When we square the Pearson correlation coefficient, its meaning changes, and we interpret its value in relation to the forecasts (indicates causality of the relationship). That is, in this case, it can have four interpretations or meanings:

1. Associated variance

Indicates the proportion of the variance of Y (one variable) associated with the variation of X (the other variable). Therefore, we will know that "1-squared Pearson coefficient" = "proportion of the variance of Y that is not associated with the variation of X".

2. individual differences

If we multiply the Pearson correlation coefficient x100, it will indicate the % of the individual differences in Y that are associated / depend on / are explained by individual variations or differences in X. Therefore, "1-squared Pearson coefficient x 100" = % of individual differences in Y that is not associated with / depends on / is explained by individual variations or differences in X.

3. Error reduction rate

The squared Pearson correlation coefficient it can also be interpreted as an index of the reduction of error in the forecasts; that is, it would be the proportion of the root mean square error eliminated using Y' (the regression line, constructed from the results) instead of the mean of Y as the forecast. In this case, the coefficient x 100 would also be multiplied (indicates the %).

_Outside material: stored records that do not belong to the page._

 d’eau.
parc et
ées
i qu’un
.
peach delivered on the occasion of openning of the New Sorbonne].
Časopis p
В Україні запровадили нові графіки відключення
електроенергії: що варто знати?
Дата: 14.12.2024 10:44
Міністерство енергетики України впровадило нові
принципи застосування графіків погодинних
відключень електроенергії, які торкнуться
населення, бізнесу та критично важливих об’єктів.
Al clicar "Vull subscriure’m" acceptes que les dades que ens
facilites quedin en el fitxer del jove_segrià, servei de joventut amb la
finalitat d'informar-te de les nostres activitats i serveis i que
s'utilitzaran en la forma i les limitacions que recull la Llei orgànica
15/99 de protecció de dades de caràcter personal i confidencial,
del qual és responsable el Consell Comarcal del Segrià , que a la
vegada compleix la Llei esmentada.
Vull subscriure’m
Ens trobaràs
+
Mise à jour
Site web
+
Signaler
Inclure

Therefore, "1-squared Pearson coefficient" = error that is still made when using the regression line instead of the mean (always multiplied x 100 = indicates the %).

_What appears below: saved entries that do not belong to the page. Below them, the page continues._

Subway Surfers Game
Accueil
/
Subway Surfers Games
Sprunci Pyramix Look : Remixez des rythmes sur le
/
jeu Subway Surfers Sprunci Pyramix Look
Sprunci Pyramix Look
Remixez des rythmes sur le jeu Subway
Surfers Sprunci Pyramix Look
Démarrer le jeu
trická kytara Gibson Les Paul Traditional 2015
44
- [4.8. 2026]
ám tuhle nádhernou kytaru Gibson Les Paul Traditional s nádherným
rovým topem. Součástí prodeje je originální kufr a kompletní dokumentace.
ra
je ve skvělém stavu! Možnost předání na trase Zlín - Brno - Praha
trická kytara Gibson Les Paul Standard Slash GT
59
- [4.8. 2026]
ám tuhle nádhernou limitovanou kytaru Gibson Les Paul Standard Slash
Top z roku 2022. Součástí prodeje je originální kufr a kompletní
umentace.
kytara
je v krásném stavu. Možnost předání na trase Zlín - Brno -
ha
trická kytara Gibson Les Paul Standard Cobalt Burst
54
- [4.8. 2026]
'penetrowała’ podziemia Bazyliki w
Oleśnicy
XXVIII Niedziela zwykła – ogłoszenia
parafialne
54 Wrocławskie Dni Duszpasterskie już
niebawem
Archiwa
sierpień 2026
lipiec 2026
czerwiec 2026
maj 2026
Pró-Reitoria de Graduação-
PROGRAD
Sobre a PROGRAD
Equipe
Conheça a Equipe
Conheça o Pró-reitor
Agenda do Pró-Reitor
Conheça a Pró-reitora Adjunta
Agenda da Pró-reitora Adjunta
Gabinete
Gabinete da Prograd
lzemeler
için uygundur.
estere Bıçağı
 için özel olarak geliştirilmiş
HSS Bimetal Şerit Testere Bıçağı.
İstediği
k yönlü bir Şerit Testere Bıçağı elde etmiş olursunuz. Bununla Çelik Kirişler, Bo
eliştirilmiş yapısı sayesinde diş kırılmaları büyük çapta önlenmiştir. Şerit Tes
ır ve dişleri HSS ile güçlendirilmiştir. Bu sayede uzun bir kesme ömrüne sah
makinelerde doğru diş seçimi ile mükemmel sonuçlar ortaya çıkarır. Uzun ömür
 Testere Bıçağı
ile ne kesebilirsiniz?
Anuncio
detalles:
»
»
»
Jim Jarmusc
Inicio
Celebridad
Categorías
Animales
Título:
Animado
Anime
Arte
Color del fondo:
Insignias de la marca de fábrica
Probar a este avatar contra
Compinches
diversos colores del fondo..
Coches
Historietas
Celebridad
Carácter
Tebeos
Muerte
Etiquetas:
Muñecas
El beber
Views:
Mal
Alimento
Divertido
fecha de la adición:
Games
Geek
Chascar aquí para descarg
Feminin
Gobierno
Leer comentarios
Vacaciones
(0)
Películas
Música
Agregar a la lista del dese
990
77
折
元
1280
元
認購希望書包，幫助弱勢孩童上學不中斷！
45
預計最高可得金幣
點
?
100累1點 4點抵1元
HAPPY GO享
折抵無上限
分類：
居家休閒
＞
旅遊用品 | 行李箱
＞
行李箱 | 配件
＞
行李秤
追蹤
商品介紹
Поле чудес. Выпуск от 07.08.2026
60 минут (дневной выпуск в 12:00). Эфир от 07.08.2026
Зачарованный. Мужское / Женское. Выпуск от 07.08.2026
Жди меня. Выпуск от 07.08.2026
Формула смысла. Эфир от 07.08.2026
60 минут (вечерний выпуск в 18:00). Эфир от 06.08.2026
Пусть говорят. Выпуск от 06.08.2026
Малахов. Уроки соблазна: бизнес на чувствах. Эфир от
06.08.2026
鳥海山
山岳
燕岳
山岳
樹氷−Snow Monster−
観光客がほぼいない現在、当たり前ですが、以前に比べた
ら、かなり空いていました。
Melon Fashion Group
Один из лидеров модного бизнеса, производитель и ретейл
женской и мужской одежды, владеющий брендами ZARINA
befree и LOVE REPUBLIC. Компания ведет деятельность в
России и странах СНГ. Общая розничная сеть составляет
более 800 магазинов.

4. Points approximation index

Finally, the last interpretation of the Pearson correlation coefficient raised to the square would indicate the approximation of the points to the commented regression line. The higher the value of the coefficient (closer to 1), the closer the points will be to Y' (to the line).

Bibliographic references:

Bottle, J. Suero, m. Ximenez, C. (2012). Data analysis in psychology I. Madrid: Pyramid.
Lubin, P. Macia, A. Rubio de Lerma, P. (2005). Mathematical psychology I and II. Madrid: UNED.
Pardo, a. San Martin, R. (2006). Data analysis in psychology II. Madrid: Pyramid.